Page-level text extractions:
»»
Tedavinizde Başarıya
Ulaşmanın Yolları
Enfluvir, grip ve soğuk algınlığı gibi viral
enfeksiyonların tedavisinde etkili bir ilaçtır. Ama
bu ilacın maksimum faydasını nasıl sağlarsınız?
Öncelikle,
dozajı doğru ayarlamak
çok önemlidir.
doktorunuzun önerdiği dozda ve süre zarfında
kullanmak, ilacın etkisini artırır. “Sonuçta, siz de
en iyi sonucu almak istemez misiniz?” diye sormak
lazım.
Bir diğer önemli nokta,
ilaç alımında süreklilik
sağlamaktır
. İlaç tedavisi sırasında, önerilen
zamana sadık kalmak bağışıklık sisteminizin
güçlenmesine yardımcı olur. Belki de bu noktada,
««
»»
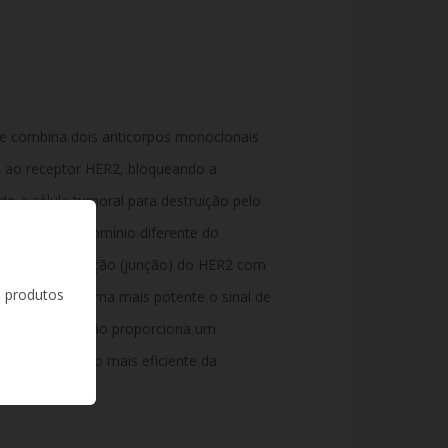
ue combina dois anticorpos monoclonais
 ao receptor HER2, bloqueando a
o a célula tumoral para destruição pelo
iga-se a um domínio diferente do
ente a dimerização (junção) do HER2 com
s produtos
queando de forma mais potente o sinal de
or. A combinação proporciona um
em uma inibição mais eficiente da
««
»»
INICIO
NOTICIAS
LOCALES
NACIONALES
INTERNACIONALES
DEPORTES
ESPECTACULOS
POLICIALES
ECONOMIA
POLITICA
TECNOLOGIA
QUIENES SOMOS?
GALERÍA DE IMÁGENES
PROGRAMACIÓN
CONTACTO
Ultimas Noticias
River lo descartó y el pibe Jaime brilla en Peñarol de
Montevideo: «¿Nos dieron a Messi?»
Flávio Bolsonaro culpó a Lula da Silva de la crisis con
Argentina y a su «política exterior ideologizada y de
««
## EXERCISE DESCRIPTION
Note every line of the records that holds the word "ilacın", and copy it.

## YOUR RESPONSE
bu ilacın maksimum faydasını nasıl sağlarsınız?
kullanmak, ilacın etkisini artırır. “Sonuçta, siz de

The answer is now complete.